Had a Día del campo excursion with my program.  Running on two hours of sleep from the night before, we stopped for medialunas, and met the group to spend the day at an Estancia with real Gauchos.  One the way we stopped in the city of San Luján, known for its giant basilica.  Every year, thousands of people walk from Buenos Aires at 1 in the afternoon on pilgrimage to this town, arriving  in the morning around sunrise. The line for baptisms was literally out the door, it was a little silly, but cute.  The story of the church is kind of interesting, there were two men riding along a major ruta carrying images of Mary (I think? Could have been St Lujan I dont know this junk) for the churches that were to be built in Spain's Argentina.  The horses got to the town and refused to move.  The men thought the horses were tired, so they spent the night, the next day they packed up, and the horses still wouldn't move.  They thought there was too much cargo, so after unloading the weight, the horses began to move, the men quickly gathered all the items headed for the churches, and the horses wouldn't budge again.  It was seen as a miracle that the horses refused to move if the image of Mary wasnt on tierra firma.  There, they built the basilica, kind of cute right? 

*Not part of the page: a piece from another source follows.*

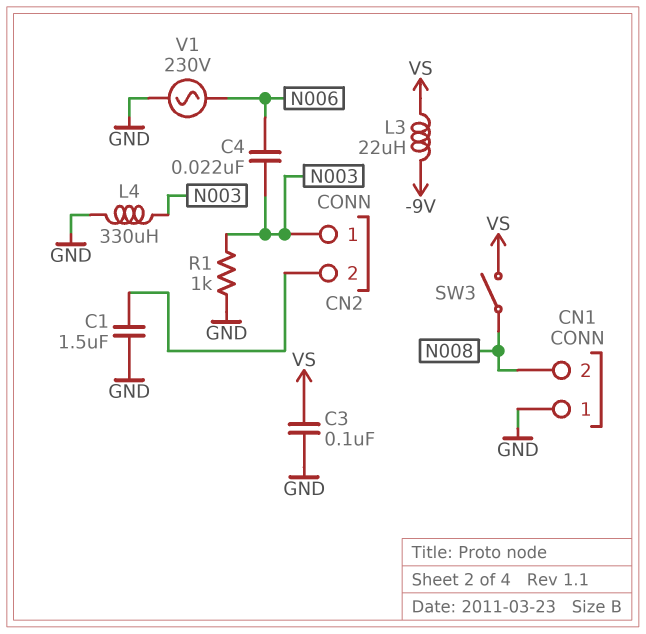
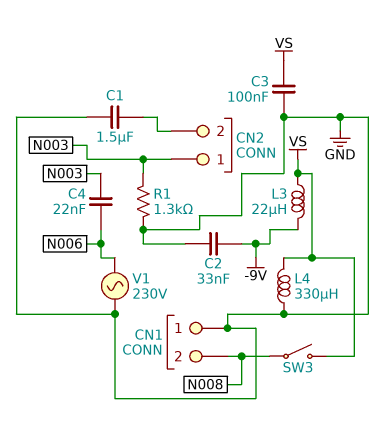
C2: none -> 33nF (-9V, GND)
L4: 330uH (GND, N003) -> 330uH (GND, VS)
R1: 1k (GND, N003) -> 1.3k (GND, N003)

On we went. La Mimosa is one of the most famous farms in the region, and is a beautiful old colonial home surrounded by gardens with peacocks walking around, sprawling fields with horses, sheep, cows, chickens etc, a HUGE asado, woodfire bbq, big enough to feed hundreds of people.  We drank mate, watched the Gauchos ride horses and do Gaucho things, ate empanadas fritas, ate a gigantic meal with chorizo, chicken, blood sausage, steak, the whole deal, had coffee with tortas fritas, hung out under the shade of the willow trees, rode horses, played the Gaucho version of Bachee ball, and danced, it was kind of an imaginative day.  I did some sketches, and some of the Gauchos seemed to like them.  I think I was most impressed with the four year old boy who rode his horse like John Wayne.  Skills.